Ce qui vaut dans une direction pour la recherche empirique sur la justice doit aussi valoir, selon Miller, dans la direction opposée pour la théorie philosophique de la justice : de même que le sociologue a besoin des clarifications conceptuelles du philosophe politique, celui-ci est inversement tributaire des enquêtes du sociologue sur la culture morale quotidienne. Miller convoque la conception rawlsienne de la justice pour illustrer ses réflexions sur la nécessité d’apporter aux théories normatives un complément sociologique : car autant l’auteur de la Théorie de la justice 4 se montre désireux de mettre ses principes directeurs en accord avec les idées élémentaires que les citoyens ordinaires se font de la justice, autant il semble se désintéresser des travaux empiriques dans lesquels les convictions réelles de ces derniers ont été étudiées. Rawls, qui déploie des trésors de scrupuleuse énergie à fonder en raison la psychologie morale, la théorie économique et d’autres disciplines particulières, fait un choix lourd de conséquences en écartant complètement la sociologie morale empirique : les travaux de ce type, sur lesquels sa théorie aurait précisément besoin de s’adosser, ne jouent pas le moindre rôle dans son argumentation. Miller ne se soucie pas des raisons qui pourraient expliquer cette étonnante omission, il s’attache entièrement à ses répercussions théoriques : parce que Rawls écarte toute recherche sur les sentiments quotidiens de justice, parce qu’il ne tente même pas d’en éprouver la validité, il se trouve amené à fonder la sphère entière de la justice sociale, contre toute évidence, sur la seule valeur de l’égalité. S’il avait commencé par consulter de telles études, pourrait dire Miller, il se serait vite rendu compte que les citoyens qu’il invoque tiennent pour nécessaire et légitime plus qu’un seul principe de justice.

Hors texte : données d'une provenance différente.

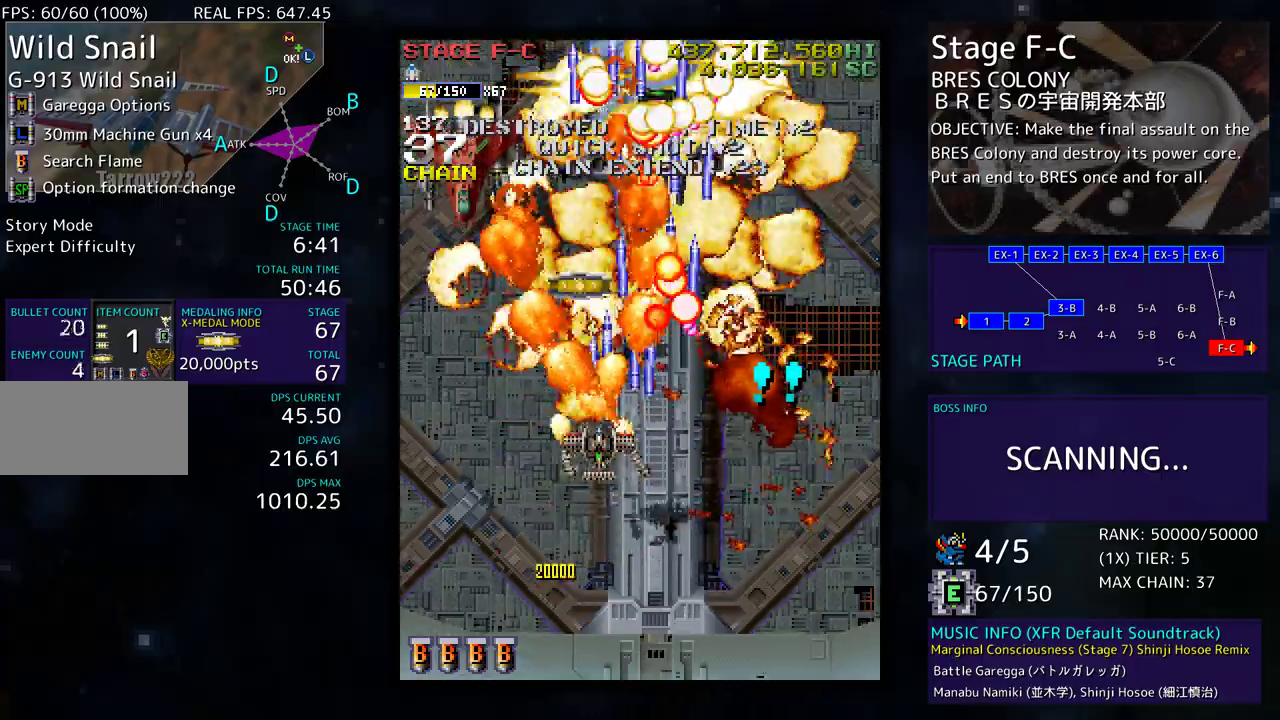
{"buttons": ["DPAD_DOWN", "DPAD_RIGHT"], "events": [[400, "DPAD_LEFT", "up"], [433, "DPAD_RIGHT", "down"], [433, "DPAD_UP", "up"], [500, "DPAD_DOWN", "down"]]}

Par le détour d’une discussion méthodologique, dont les conclusions dessinent presque un programme de politique scientifique, Miller parvient ainsi à ce qui constitue le véritable thème de sa recherche. Comme nous l’avons dit, il tire le matériau empirique de son argumentation d’une série d’études sociologiques, qui, par des méthodes quantitatives et souvent dans une perspective comparatiste, recensent les idées que les citoyens de base se font de la justice. Les résultats de ces vastes enquêtes fournissent le socle d’une théorie de la justice qui, plus que d’autres entreprises dans la tradition de la philosophie politique, s’accorde avec les convictions substantielles des sujets ordinaires. Pour mettre en œuvre le projet ainsi esquissé, Miller ne peut cependant se contenter d’examiner les matériaux donnés : dans la mesure où la plupart des enquêtes utilisées ne comportent pas la clarification philosophique préalable qu’il avait lui-même réclamée, il doit d’abord soumettre leurs résultats à une élaboration catégoriale. Ce que Miller accomplit dans le chapitre consacré à cette reconstruction philosophique (chap. IV), sa capacité à articuler en termes purement immanents l’examen des matériaux et leur interprétation conceptuelle, peut à bon droit être considéré comme un chef-d’œuvre d’intégration de la recherche sociale et de l’analyse philosophique. À première vue, les résultats fournis par les enquêtes forment un fourre-tout chaotique de toutes les réactions possibles aux questions de la légitimité de différentes règles de répartition : les critères mobilisés dans les réponses ne semblent pas dépendre seulement de la nature des biens à répartir, de l’urgence du besoin et de la proximité des bénéficiaires, mais aussi du degré d’implication dans les conflits à résoudre. En tout cas, le matériau empirique ne présente de prime abord aucun caractère systématique qui permettrait d’inférer que les personnes interrogées suivent des règles cohérentes dans la résolution des problèmes de répartition. Un tel ordre ne commence à se dessiner que lorsque Miller entreprend de trier les réponses selon certains critères et de les regrouper en grands blocs : sans jamais donner l’impression de forcer le matériau, il réussit ainsi à extraire progressivement de la variété des prises de position particulières une loi d’application des règles de répartition.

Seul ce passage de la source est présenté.